## Compiti
**1)** Che cosa rappresenta la title-track secondo l'estratto?
**2)** Nell'estratto, la title-track è descritta come un inno alla libertà "senza" alcune cose, prima delle parole "semplicemente, l'uomo al centro di tutto". Elenca tutte le cose che seguono quel "senza".
**3)** Trascrivi dall'estratto il passo che comincia con "Ho volutamente lasciato" e prosegue fino a "centro di tutto." compreso.

---------- Estratto ----------

Ho volutamente lasciato un po' di spazio per la celebre title-track, che rappresenta la definitiva dichiarazione d'indipendenza senza limiti e compromessi del Sig. G. (“Mi scusi Presidente, se arrivo all'impudenza, di dire che non sento alcuna appartenenza”), inno alla libertà ed al valore della vita in quanto tale (così come “Se ci fosse un uomo”), senza stecchati, barriere, inni e bandiere: semplicemente, l'uomo al centro di tutto.

Non è un inno anti-italiano (anche perché oggi una simile affermazione evoca subito sgradevoli camicie verdi): anzi, prende accoratamente le difese della cultura e della storia del belpaese, quando serve per fronteggiare luoghi comuni beceri e razzismo invertito (“Mi scusi Presidente ma forse noi italiani per gli altri siamo solospaghetti e mandolini. Allora qui mi incazzo son fiero e me ne vanto, gli sbatto sulla faccia cos'è il Rinascimento”). Ma sa leggere fra le righe la retorica scialba e vuota che circonda le celebrazioni dell'inno e del nazionalismo più insulso.

---------- Sezione dati ----------

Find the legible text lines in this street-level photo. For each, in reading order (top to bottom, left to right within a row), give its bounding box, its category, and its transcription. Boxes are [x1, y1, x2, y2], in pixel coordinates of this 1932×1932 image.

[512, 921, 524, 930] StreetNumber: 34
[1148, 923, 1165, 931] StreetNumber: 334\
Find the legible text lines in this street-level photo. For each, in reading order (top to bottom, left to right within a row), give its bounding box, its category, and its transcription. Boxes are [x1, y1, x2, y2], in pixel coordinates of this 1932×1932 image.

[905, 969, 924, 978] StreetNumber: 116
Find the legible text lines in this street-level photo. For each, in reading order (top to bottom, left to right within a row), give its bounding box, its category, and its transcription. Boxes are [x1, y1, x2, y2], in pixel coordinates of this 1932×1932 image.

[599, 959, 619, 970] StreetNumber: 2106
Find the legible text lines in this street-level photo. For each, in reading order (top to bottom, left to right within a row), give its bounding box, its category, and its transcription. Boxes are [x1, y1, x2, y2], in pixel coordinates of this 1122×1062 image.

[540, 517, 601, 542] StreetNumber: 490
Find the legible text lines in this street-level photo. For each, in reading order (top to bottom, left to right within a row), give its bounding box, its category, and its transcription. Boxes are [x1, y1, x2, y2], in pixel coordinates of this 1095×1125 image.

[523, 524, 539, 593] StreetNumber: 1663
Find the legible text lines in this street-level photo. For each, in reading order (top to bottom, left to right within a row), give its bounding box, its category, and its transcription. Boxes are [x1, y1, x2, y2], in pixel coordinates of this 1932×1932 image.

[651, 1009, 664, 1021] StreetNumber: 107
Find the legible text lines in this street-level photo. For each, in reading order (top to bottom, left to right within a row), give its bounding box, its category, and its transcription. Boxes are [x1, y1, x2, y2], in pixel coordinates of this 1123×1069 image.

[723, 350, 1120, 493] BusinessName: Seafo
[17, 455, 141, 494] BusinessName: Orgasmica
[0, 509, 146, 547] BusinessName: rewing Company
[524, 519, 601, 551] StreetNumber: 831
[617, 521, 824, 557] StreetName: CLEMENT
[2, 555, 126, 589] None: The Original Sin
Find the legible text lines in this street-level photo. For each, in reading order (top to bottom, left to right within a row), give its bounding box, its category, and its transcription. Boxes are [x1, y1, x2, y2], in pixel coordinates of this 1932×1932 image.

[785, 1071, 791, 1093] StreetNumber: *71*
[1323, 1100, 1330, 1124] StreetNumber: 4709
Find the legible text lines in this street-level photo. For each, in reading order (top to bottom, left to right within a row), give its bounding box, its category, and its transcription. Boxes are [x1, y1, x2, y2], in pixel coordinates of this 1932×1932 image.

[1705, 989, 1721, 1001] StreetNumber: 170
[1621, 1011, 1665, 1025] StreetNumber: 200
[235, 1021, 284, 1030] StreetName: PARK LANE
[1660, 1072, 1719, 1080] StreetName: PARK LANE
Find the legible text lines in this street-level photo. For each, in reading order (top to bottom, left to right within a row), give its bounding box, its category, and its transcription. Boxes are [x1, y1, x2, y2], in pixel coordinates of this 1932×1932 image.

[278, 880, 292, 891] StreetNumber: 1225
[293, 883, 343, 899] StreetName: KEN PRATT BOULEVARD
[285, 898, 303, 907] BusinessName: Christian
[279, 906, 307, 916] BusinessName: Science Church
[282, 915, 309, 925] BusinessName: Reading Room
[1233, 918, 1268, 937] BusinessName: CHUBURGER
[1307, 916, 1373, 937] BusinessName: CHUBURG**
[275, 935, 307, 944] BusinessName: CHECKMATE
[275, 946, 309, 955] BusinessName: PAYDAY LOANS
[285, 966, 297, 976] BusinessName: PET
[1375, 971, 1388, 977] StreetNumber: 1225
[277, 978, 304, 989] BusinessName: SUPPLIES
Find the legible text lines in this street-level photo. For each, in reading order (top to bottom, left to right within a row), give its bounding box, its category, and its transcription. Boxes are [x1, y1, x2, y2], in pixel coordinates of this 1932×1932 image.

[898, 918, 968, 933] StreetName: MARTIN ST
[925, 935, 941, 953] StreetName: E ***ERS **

----------

## Soluzioni
**1)** La definitiva dichiarazione d'indipendenza senza limiti e compromessi del Sig. G.

**2)** stecchati, barriere, inni, bandiere

**3)**
Ho volutamente lasciato un po' di spazio per la celebre title-track, che rappresenta la definitiva dichiarazione d'indipendenza senza limiti e compromessi del Sig. G. (“Mi scusi Presidente, se arrivo all'impudenza, di dire che non sento alcuna appartenenza”), inno alla libertà ed al valore della vita in quanto tale (così come “Se ci fosse un uomo”), senza stecchati, barriere, inni e bandiere: semplicemente, l'uomo al centro di tutto.